Diesem habe ich dann meine Speedy als Küki hinzugesetzt. Kann natürlich auch sein, dass sie auch aus einem PBFD-Schwarm stammte, man weiß es ja nicht.

Nach 2 Jahren (im Jahr 2000) starb dann der PBFD-Welli und zu Speedy habe ich einen Hahn aus dem Th. hinzugesetzt, beide waren 6 Jahre kerngesund, keine Gefiederschäden nichts.

Kurzgesagt ich habe PBFD schon seit 1997 im Bestand.

Das PBFD ist bei meinem Pärchen schon ausgebrochen bevor ich die weiteren Wellis hinzugesetzt habe. Leider war ich bei den falschen Tierärzten, sonst hätte ich gar nicht aufgestockt u. als es bemerkt wurde, war es zu spät.

Ich muss auch sagen, dass Speedy mein einziger Welli war, den ich von Küki auf und von einem Züchter hatte. Also können sich meine immer nur in hohem Alter anstecken u. haben oder hatten es nicht von klein auf.

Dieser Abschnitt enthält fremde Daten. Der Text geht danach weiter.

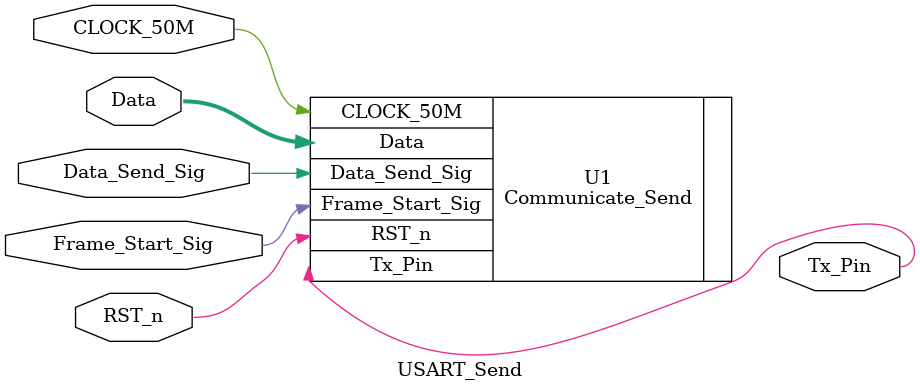
<source format=v>

module USART_Send(CLOCK_50M,RST_n,Frame_Start_Sig,Data_Send_Sig,Data,Tx_Pin);
input CLOCK_50M;
input RST_n;
input Frame_Start_Sig;
input Data_Send_Sig;
input [7:0]Data;
output Tx_Pin;
	
	Communicate_Send U1
	(
		.CLOCK_50M(CLOCK_50M),
		.RST_n(RST_n),
		.Frame_Start_Sig(Frame_Start_Sig),
		.Data_Send_Sig(Data_Send_Sig),
		.Data(Data),
		.Tx_Pin(Tx_Pin)
	);
	
	
endmodule 

</source>
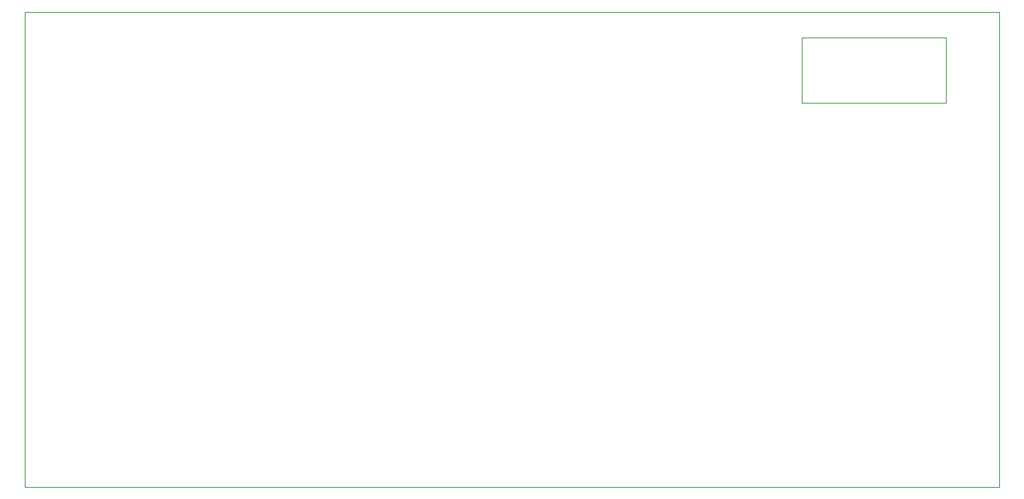
<source format=gbr>
%TF.GenerationSoftware,KiCad,Pcbnew,(6.0.6)*%
%TF.CreationDate,2022-07-25T23:31:34-07:00*%
%TF.ProjectId,HDMI-MUX,48444d49-2d4d-4555-982e-6b696361645f,rev?*%
%TF.SameCoordinates,Original*%
%TF.FileFunction,Profile,NP*%
%FSLAX46Y46*%
G04 Gerber Fmt 4.6, Leading zero omitted, Abs format (unit mm)*
G04 Created by KiCad (PCBNEW (6.0.6)) date 2022-07-25 23:31:34*
%MOMM*%
%LPD*%
G01*
G04 APERTURE LIST*
%TA.AperFunction,Profile*%
%ADD10C,0.100000*%
%TD*%
G04 APERTURE END LIST*
D10*
X119634000Y-20066000D02*
X103378000Y-20066000D01*
X103378000Y-20066000D02*
X103378000Y-27432000D01*
X103378000Y-27432000D02*
X119634000Y-27432000D01*
X119634000Y-27432000D02*
X119634000Y-20066000D01*
X125690000Y-70750000D02*
X15760000Y-70750000D01*
X15760000Y-70750000D02*
X15760000Y-17200000D01*
X15760000Y-17200000D02*
X125690000Y-17200000D01*
X125690000Y-17200000D02*
X125690000Y-70750000D01*
M02*

</source>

Hoffe, dass es ein wenig verständlich war und nicht zu durcheinander, ich weiß ja was ich meine u. daher bei Unklarheiten nachfragen.

Christian
10. November 2006, 20:45
Also können sich meine immer nur in hohem Alter anstecken u. haben oder hatten es nicht von klein auf.

Nicht unbedingt, wer weiß ob sie sich überhaupt erst bei Dir infiziert haben. Denn die Inkubationszeit beträgt halt bei älteren Vögeln mindestens mehrere Monate, sofern daß Immunsystem durch andere Erkrankungen nicht schon geschwächt war.

Es ist also durchaus auch möglich, daß Du den einen oder anderen latent infizierten Vogel aufgenommen hast (bedenke auch die weite Verbreitung bei Wellies) und durch die zusätzliche Virenbelastung durch Deine anderen Geier bei Dir dann Symptome auftraten.